'''

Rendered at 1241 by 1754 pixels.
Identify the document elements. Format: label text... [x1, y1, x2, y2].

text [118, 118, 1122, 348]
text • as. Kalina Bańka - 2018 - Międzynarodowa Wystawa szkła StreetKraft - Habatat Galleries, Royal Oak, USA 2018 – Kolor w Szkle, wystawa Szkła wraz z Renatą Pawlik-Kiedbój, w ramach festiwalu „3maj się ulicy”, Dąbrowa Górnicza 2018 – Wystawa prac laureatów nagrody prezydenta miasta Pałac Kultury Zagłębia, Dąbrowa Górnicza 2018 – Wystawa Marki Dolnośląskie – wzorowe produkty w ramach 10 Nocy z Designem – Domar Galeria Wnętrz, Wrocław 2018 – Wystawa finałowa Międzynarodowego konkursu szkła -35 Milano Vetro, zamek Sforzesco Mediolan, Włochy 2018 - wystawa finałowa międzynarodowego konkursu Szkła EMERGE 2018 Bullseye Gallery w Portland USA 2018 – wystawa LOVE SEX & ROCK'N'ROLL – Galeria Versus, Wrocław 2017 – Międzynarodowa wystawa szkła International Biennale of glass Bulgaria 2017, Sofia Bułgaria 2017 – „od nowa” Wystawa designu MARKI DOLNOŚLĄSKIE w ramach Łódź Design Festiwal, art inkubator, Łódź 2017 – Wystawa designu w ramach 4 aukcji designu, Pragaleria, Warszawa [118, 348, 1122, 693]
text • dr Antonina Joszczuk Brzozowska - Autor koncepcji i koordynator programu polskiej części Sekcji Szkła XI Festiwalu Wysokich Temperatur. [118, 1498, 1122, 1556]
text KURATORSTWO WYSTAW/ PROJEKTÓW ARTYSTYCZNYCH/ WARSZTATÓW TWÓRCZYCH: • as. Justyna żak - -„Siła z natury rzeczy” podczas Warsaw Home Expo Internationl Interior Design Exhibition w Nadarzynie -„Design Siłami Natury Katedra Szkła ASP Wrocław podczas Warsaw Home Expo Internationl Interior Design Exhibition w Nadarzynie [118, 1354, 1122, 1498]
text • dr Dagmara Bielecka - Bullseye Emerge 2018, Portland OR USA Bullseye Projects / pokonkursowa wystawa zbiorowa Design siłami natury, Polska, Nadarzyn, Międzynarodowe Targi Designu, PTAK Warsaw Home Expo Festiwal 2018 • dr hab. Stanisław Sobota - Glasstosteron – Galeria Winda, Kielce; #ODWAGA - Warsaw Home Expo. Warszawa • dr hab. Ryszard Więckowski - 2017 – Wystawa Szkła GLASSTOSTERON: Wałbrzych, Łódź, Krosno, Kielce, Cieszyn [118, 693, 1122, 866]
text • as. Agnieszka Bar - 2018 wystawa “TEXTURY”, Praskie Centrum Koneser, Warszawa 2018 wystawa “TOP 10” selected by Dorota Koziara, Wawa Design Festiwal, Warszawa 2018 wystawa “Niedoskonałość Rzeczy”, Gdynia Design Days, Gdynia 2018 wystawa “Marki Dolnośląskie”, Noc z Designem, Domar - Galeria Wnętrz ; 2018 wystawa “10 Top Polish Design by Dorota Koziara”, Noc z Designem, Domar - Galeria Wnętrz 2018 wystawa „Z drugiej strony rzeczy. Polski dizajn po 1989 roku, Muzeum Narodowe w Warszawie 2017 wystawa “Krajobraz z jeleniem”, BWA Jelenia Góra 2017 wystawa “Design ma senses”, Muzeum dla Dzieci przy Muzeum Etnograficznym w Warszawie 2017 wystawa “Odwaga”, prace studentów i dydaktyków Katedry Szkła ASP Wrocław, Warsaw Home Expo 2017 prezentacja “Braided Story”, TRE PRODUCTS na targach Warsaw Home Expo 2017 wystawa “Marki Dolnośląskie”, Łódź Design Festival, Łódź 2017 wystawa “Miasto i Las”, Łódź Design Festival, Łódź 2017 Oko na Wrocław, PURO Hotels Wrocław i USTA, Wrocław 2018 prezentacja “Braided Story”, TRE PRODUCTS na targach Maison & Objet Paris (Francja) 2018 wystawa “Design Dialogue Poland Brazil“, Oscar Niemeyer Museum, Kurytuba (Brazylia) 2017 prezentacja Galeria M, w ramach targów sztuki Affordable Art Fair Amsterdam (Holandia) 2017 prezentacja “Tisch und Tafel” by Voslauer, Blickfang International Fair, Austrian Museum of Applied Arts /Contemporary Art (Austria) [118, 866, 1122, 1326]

'''

TASK DESCRIPTION: Transcribe only, please, the lines from the first line of the records through the line with "Identify the document". Both of those lines are included.

RESULT FOR THIS EXERCISE:
Rendered at 1241 by 1754 pixels.
Identify the document elements. Format: label text... [x1, y1, x2, y2].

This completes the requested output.